**Stated goal A**
Decide whether each statement agrees with the configuration reference below: (i) Most configuration options are tested in the CI. (ii) Calling get_global_config with a key of None returns all settings. (iii) The production-ready example sets max_download_workers to 4. For each, give yes or no and quote the deciding words.
**Stated goal B**
In the configuration reference below, what value does the production-ready example give default_timeout?
**Stated goal C**
Write out everything in the configuration reference below from "Parameters:: key (str" down to "max_workers = get_global_config('max_download_workers')".

**Text**
Configuration Reference

Complete guide to configuring and optimizing the open-geodata-api library for different environments and use cases. Most of the configuration options are not tested in the CI, so please use them with caution.

Overview

The configuration system provides flexible control over:

Provider Settings - Default providers and authentication
Download Behavior - Timeouts, retries, and parallel processing
Memory Management - Caching and batch processing optimization
Error Handling - Retry strategies and logging levels
Performance Tuning - Worker counts and resource allocation

Global Configuration

set_global_config

set_global_config(**config_params)

Set global configuration parameters for the library.

Parameters:: config_params (various types) – Configuration parameters to set
Returns:: Updated configuration dictionary
Return type:: dict

Basic Configuration Setup:

from open_geodata_api.utils import set_global_config

# Basic configuration
config = set_global_config(
    default_provider='planetary_computer',
    auto_sign_urls=True,
    max_download_workers=4,
    default_timeout=120,
    progress_bar=True
)

print("🔧 Configuration applied:")
for key, value in config.items():
    print(f"   {key}: {value}")

Advanced Configuration:

# Production-ready configuration
production_config = set_global_config(
    # Provider settings
    default_provider='planetary_computer',
    auto_sign_urls=True,
    provider_retry_attempts=3,

    # Download optimization
    max_download_workers=8,
    default_timeout=300,
    chunk_size=32768,
    max_retries=5,

    # Memory management
    cache_size_mb=1000,
    batch_size_auto=True,
    memory_limit_gb=8,

    # Performance
    progress_bar=False,  # Disable in production
    verbose_errors=False,
    parallel_downloads=True,

    # Quality control
    verify_downloads=True,
    min_file_size_mb=1,
    check_url_expiry=True
)

get_global_config

get_global_config(key=None)

Get global configuration parameters.

Parameters:: key (str or None) – Specific configuration key (None for all)
Returns:: Configuration value or full configuration
Return type:: any or dict

Configuration Retrieval:

from open_geodata_api.utils import get_global_config

# Get specific setting
max_workers = get_global_config('max_download_workers')
print(f"Max workers: {max_workers}")

# Get all settings
all_config = get_global_config()
print("Current configuration:")
for key, value in all_config.items():
    print(f"  {key}: {value}")

Environment-Specific Configuration

Development Environment:

def setup_development_config():
    """Optimized for development and testing."""

[Stored data entries]
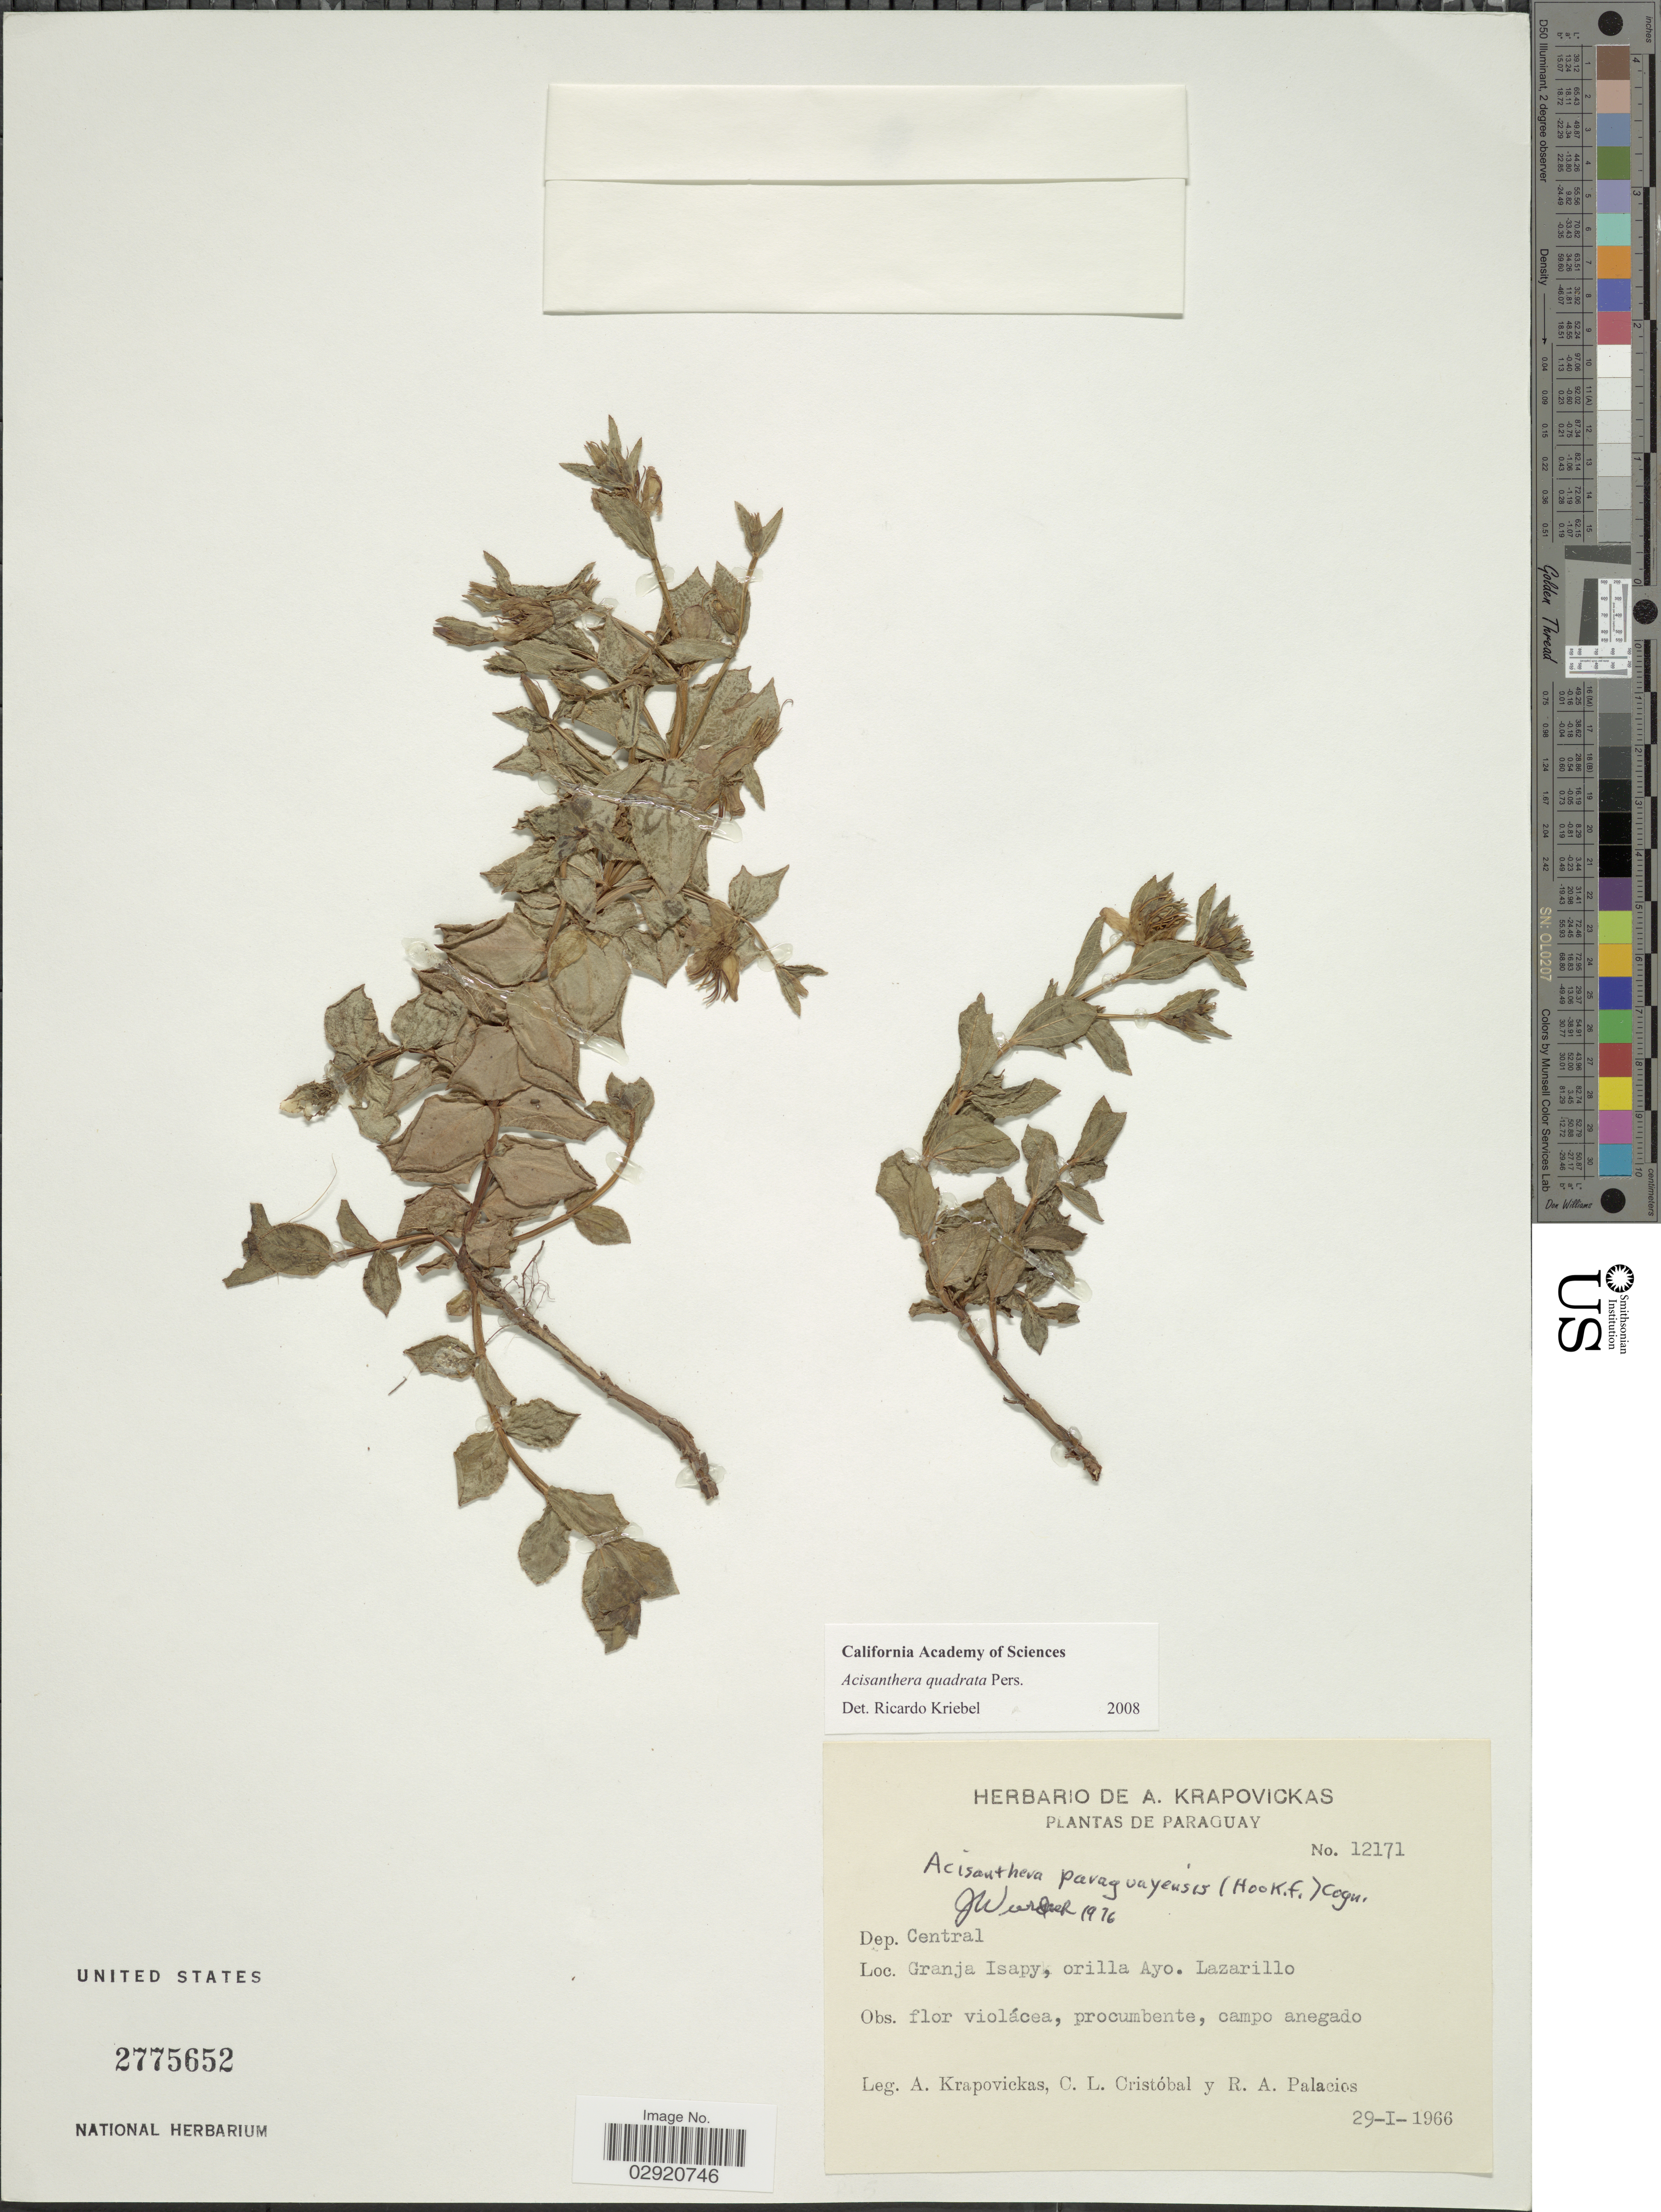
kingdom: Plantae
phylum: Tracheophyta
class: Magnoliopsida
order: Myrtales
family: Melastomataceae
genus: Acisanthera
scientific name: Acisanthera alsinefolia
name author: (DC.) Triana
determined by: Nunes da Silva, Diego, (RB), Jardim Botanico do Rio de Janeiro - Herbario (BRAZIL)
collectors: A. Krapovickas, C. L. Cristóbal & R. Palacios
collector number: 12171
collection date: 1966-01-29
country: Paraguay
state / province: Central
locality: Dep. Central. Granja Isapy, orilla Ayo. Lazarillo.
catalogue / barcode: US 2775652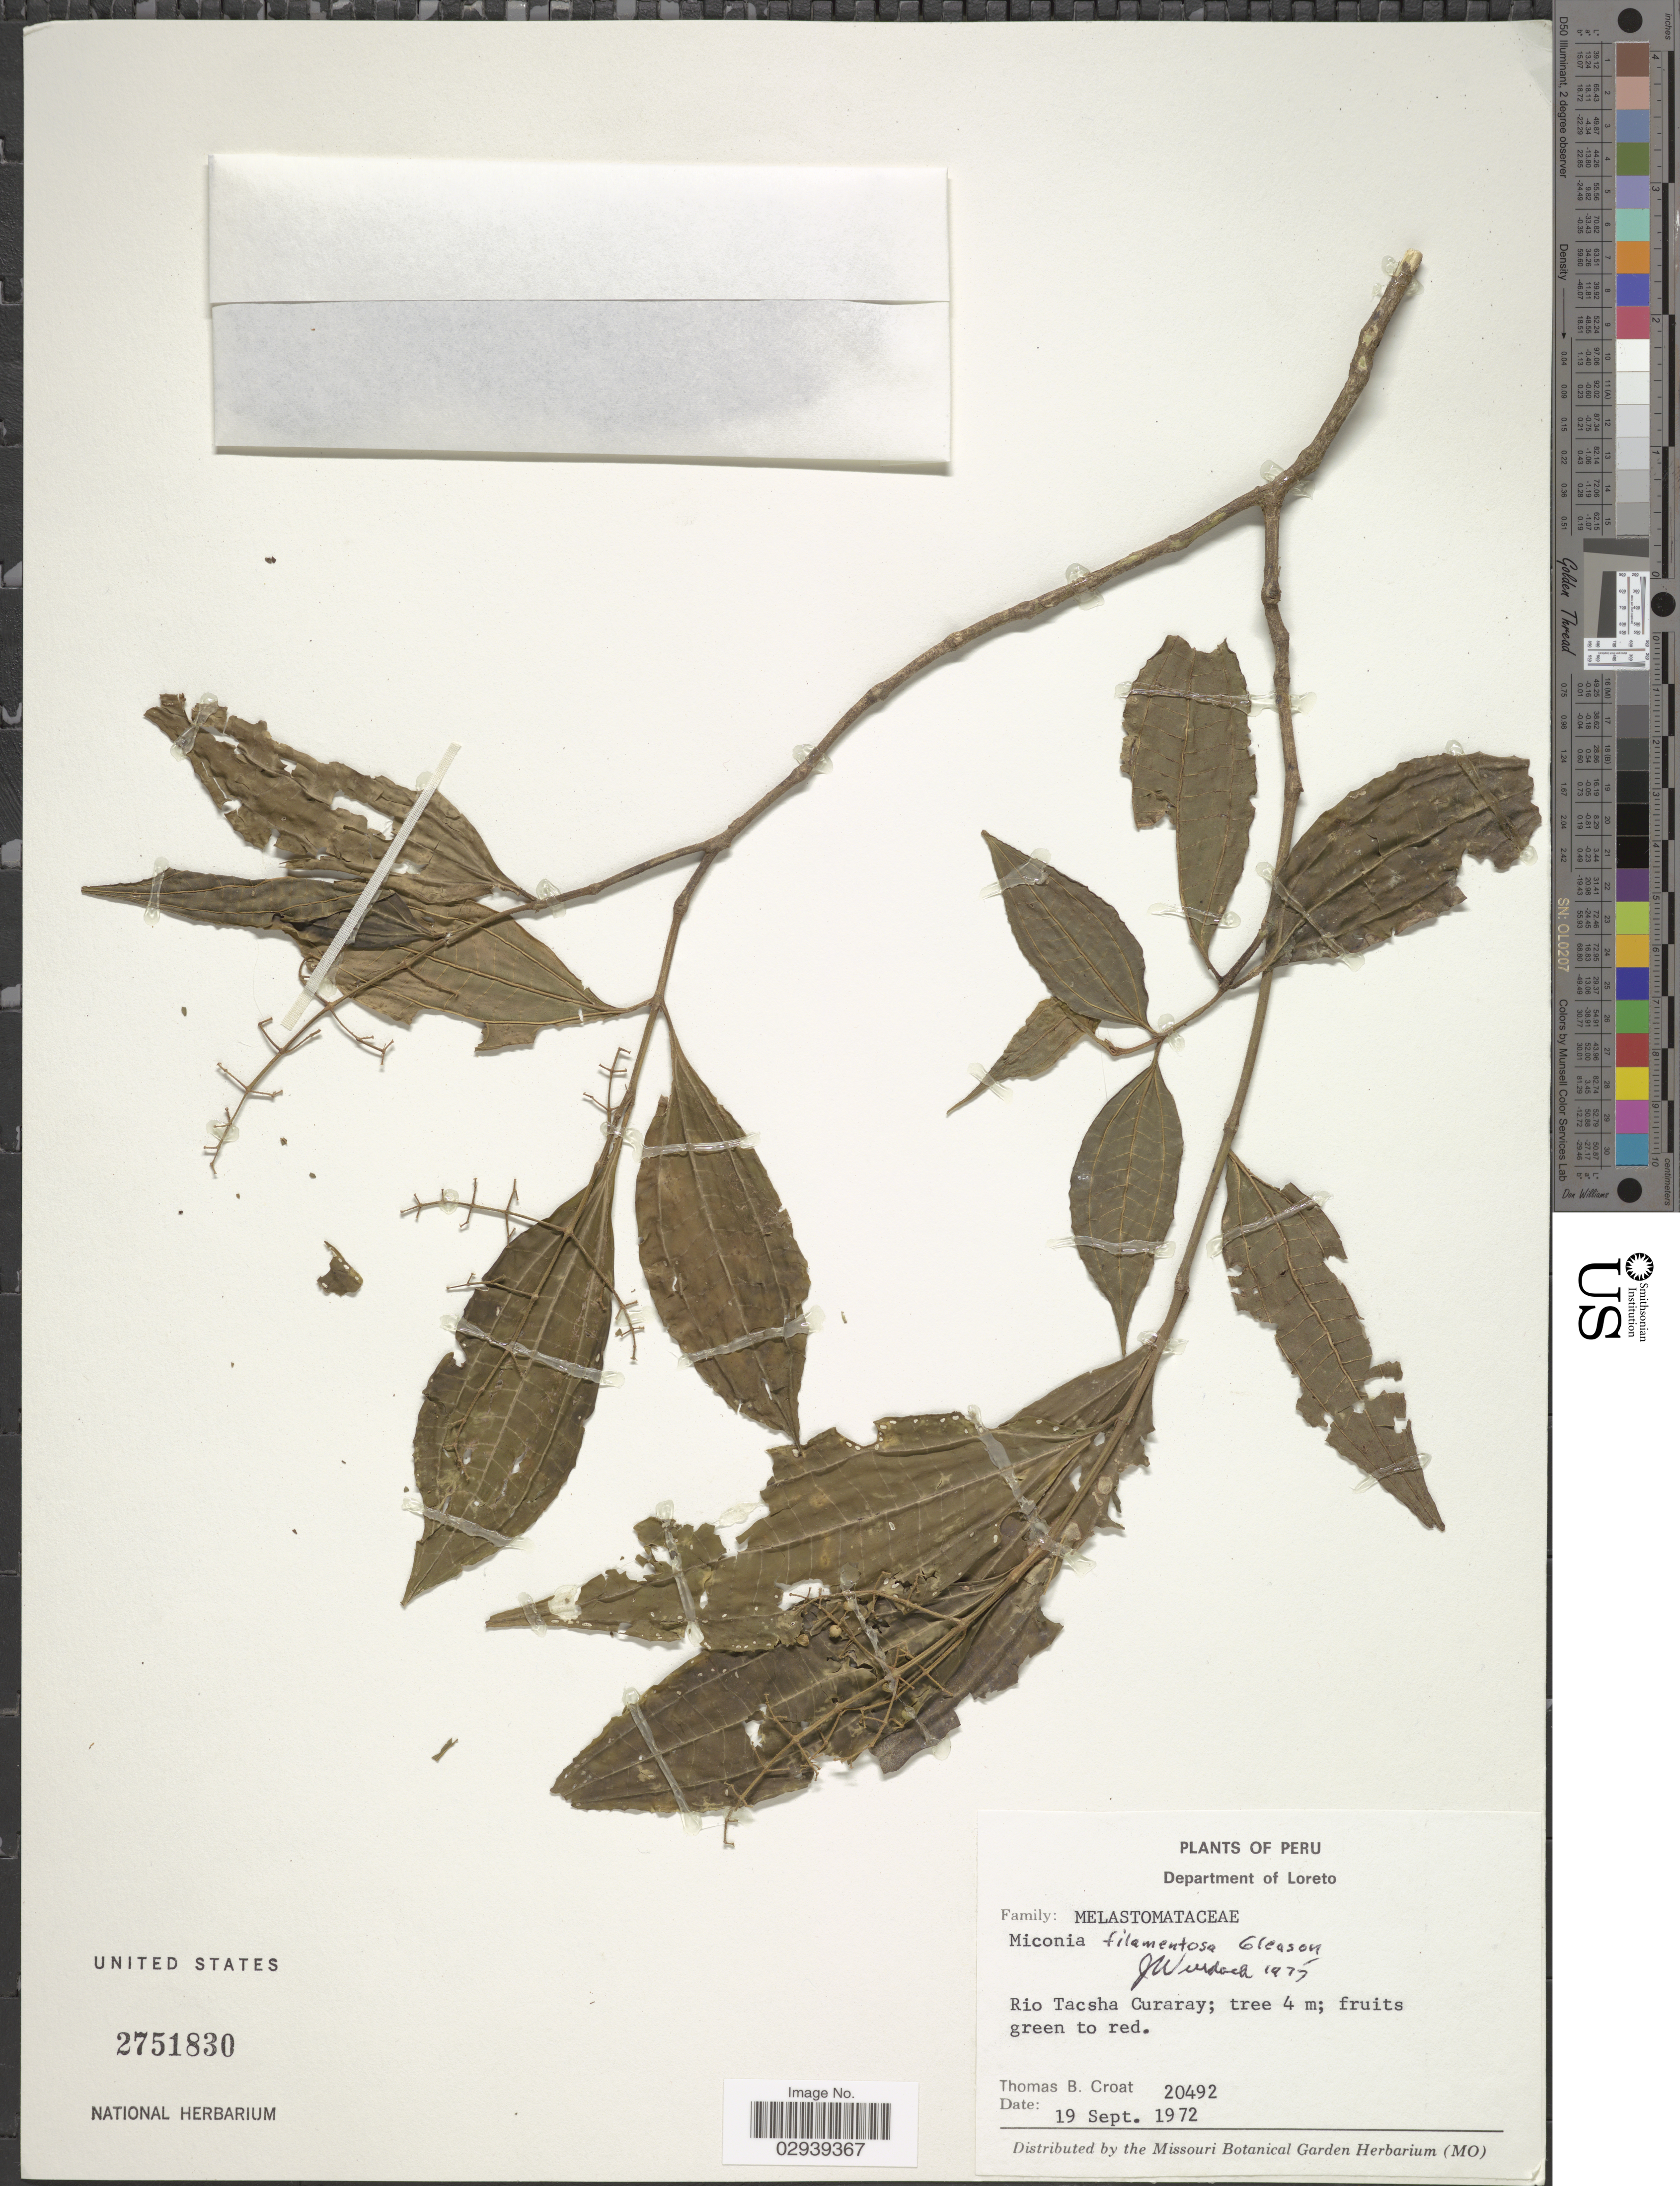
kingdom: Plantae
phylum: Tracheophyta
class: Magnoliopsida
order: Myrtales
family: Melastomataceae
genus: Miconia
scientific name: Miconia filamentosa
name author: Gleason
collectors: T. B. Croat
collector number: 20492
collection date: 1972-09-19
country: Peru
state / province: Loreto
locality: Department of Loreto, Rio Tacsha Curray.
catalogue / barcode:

**Result A**
(i) No: "Most of the configuration options are not tested in the CI, so please use them with caution."
(ii) Yes: "key (str or None) – Specific configuration key (None for all)"
(iii) No: "max_download_workers=8,"

**Result B**
The production-ready example sets default_timeout to 300.

**Result C**
Parameters:: key (str or None) – Specific configuration key (None for all)
Returns:: Configuration value or full configuration
Return type:: any or dict

Configuration Retrieval:

from open_geodata_api.utils import get_global_config

# Get specific setting
max_workers = get_global_config('max_download_workers')